STRATEGIC FACTORS INFLUENCING NEW
Organizational Structure and Culture
Organizational structure, leadership, and team building influence the speed and efficiency with which new products are introduced. Structure influences efficiency, autonomy, and coordination. New product innovation requires structure that optimizes direction and guidance. Structure that facilitates internal information exchange, decision making, and materials flow is essential. A “fast-cycle” structure allows more time for planning and implementing activities to gain competitive advantage. This type of structure also cuts costs because production materials and information collect less overhead and do not accumulate as work-in-process inventory. Autonomy refers to the amount of decision making allowed at lower levels of management. The coordination of the engineering, product designs, manufacturing, and marketing functions in the new product development process is vital.
Leadership influences strategy, culture, and the firm’s overall ability to undertake new product development. Top management can demonstrate involvement in the development process by providing career advancement for entrepreneurial skills and encouraging broad employee participation. Clarity and vision are crucial to ensuring that new product ideas are good strategic fits for the company. The degree to which leadership allows trial and error and promotes individual initiative positively influences the development of new products. This acceptance of risk and support for an entrepreneurial spirit within the organization are crucial in order for innovation to flourish.

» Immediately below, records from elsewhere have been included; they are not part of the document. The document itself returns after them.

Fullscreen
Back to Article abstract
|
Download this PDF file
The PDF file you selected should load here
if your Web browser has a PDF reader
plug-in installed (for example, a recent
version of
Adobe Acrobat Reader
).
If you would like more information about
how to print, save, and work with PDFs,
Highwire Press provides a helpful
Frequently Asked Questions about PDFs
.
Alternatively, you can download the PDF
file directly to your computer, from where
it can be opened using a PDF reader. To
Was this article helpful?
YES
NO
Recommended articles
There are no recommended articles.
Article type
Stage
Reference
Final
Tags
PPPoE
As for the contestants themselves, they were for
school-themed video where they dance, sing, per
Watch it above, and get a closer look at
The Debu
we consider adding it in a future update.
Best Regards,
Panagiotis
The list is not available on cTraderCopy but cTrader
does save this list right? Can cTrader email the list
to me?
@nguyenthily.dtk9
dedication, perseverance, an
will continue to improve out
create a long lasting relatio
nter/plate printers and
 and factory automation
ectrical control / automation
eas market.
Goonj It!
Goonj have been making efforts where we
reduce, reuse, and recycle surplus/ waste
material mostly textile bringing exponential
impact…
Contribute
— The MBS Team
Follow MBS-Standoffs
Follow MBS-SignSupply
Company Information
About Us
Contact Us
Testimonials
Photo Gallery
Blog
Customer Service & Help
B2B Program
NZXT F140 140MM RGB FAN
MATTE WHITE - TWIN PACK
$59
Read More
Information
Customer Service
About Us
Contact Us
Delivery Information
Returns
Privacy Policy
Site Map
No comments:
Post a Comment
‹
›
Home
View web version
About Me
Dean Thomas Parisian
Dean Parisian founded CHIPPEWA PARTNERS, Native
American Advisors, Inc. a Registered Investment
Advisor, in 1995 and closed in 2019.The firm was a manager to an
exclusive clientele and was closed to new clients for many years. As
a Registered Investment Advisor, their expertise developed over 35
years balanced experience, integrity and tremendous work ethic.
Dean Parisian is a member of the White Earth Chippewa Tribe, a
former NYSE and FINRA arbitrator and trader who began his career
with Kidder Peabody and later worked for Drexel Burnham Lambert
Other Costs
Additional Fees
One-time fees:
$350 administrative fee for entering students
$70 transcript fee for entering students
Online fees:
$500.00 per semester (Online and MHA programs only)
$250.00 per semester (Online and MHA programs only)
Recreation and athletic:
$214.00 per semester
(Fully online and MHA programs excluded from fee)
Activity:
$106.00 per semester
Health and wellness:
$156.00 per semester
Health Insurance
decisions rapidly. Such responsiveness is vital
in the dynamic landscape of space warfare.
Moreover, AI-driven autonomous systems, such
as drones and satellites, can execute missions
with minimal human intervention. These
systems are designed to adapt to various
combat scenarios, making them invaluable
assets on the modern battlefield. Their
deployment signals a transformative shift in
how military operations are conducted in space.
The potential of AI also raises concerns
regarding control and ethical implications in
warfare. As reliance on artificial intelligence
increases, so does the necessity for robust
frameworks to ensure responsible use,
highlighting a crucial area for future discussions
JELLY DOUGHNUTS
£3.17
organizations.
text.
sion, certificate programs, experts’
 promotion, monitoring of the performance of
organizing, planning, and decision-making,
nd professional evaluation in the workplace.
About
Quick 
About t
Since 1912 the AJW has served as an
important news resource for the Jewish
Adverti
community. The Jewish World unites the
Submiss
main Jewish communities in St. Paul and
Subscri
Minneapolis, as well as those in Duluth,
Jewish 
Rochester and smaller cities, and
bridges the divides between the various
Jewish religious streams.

New products emerge in a variety of ways and their development does not always proceed in rational and consistent manners. It is necessary for leadership to view the process as iterative and dynamic, and to foster adaptation and flexibility. Management flexibility and responsiveness to change also are needed. This type of leadership is particularly important to the project manager who must coordinate and integrate the various parts of the new product development process so that a coherent system emerges that produces a product with compelling value. Initiative encourages creativity and problem-solving skills.
Teams provide mechanisms for breaking down functional biases created by a strict adherence to structure. The amount of interdepartmental conflict in the organization, the social cohesion among team members, and the frequency and directionality of interdepartmental communication influence team building. Through shared understanding of the objectives and purposes of the project, as well as the tasks required in the development process, teams can shape the project and influence how work gets done in the organization.
Now a day technology continues to change and create new opportunities and threats. Customer requirements and expectations continue to shift and create new demands. Old channels of distribution are becoming obsolete and new channels are opening new opportunities. Some competitors are falling by the wayside while others are surging to the forefront by making new and unexpected moves to gain advantage. The very structure of industry is changing. A key to success in this tumultuous environment will continue to be the ability to sustain a competitive advantage through innovation. However, speed, efficiency, and quality in product development will be paramount. Building capabilities in all aspects of product creation and implementation, overcoming uncertainty and facilitating decision-making, ensuring these innovations are strategically linked to the firm’s vision, and doing this on a continuous basis is the challenge of new product development in the next century.